2 November 2015 By Peter Thal Larsen

HSBC is cleaner and leaner but struggling to grow.

The global bank’s third-quarter earnings were free of the big fines and compensation claims that have been a recurring feature in recent years. That suggests hefty investment in compliance may be generating returns. HSBC forked out just $200 million in the latest three-month period to atone for bad behaviour, compared with $1.6 billion a year earlier. Other expenses are falling as executives take a newly-sharpened axe to the bank’s cost base. Asian bad debt provisions were down 30 percent despite worries over an economic slowdown in the region.

The problem now is growth. The turbulent summer in emerging markets hurt HSBC in two ways. Falling stock markets in Hong Kong dragged down a popular investment product whereby the bank shares a proportion of customers’ gains – or, in this case, losses. The bank’s measure of adjusted pre-tax profit in the former British colony was down 16 percent as a result. Meanwhile, volatile markets dented revenue in HSBC’s investment banking business. Though one quarter doesn’t make a trend, this is not what HSBC had in mind earlier this year when it promised to “capture growth opportunities in Asia.”
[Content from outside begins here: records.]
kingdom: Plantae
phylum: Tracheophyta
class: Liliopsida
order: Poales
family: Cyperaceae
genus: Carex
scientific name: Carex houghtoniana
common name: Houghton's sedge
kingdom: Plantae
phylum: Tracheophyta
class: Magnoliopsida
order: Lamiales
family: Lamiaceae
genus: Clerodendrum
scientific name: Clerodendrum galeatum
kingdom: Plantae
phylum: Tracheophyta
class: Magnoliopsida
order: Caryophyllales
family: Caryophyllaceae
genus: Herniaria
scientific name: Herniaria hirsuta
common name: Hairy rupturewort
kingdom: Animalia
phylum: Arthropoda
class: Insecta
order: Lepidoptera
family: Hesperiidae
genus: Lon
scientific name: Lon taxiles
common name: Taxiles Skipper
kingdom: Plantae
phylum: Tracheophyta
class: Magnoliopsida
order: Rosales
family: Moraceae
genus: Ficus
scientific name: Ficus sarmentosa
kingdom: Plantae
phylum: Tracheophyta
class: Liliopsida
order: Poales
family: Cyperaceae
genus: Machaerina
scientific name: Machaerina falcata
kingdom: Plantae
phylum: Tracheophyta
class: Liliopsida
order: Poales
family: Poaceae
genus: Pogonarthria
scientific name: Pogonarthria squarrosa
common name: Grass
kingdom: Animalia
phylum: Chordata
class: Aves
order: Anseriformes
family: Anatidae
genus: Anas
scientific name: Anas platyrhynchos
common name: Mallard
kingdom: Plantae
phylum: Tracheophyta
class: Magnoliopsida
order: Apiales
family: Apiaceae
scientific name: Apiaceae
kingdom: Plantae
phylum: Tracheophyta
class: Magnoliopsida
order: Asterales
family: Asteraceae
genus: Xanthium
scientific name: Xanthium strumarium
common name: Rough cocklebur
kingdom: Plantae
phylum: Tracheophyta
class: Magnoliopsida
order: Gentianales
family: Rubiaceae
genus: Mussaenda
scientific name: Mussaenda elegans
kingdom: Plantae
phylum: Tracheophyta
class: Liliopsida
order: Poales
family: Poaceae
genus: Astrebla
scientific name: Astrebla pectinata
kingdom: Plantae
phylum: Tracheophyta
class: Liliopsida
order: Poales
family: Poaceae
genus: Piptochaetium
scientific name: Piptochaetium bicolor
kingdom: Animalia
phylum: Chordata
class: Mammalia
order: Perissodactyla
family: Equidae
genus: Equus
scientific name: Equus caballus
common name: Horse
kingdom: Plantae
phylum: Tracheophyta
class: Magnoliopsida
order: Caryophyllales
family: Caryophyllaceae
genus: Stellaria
Chief Executive Stuart Gulliver is undeterred, however. HSBC’s campaign to sign up more retail and commercial bank customers in China’s Pearl River Delta, across the border from its historical Hong Kong base, is unaffected by stock market gyrations. The bank is also setting up a new securities joint venture in China – the first to be majority owned by a foreign lender. If approved, this would allow HSBC to tap into China’s booming bond market.

Investors remain sceptical. The shares have fallen 17 percent this year and trade on just 80 percent of HSBC’s latest reported book value. Improved compliance may have removed one form of volatility from the bank’s earnings. The challenge now is to show that what remains is capable of sustained expansion.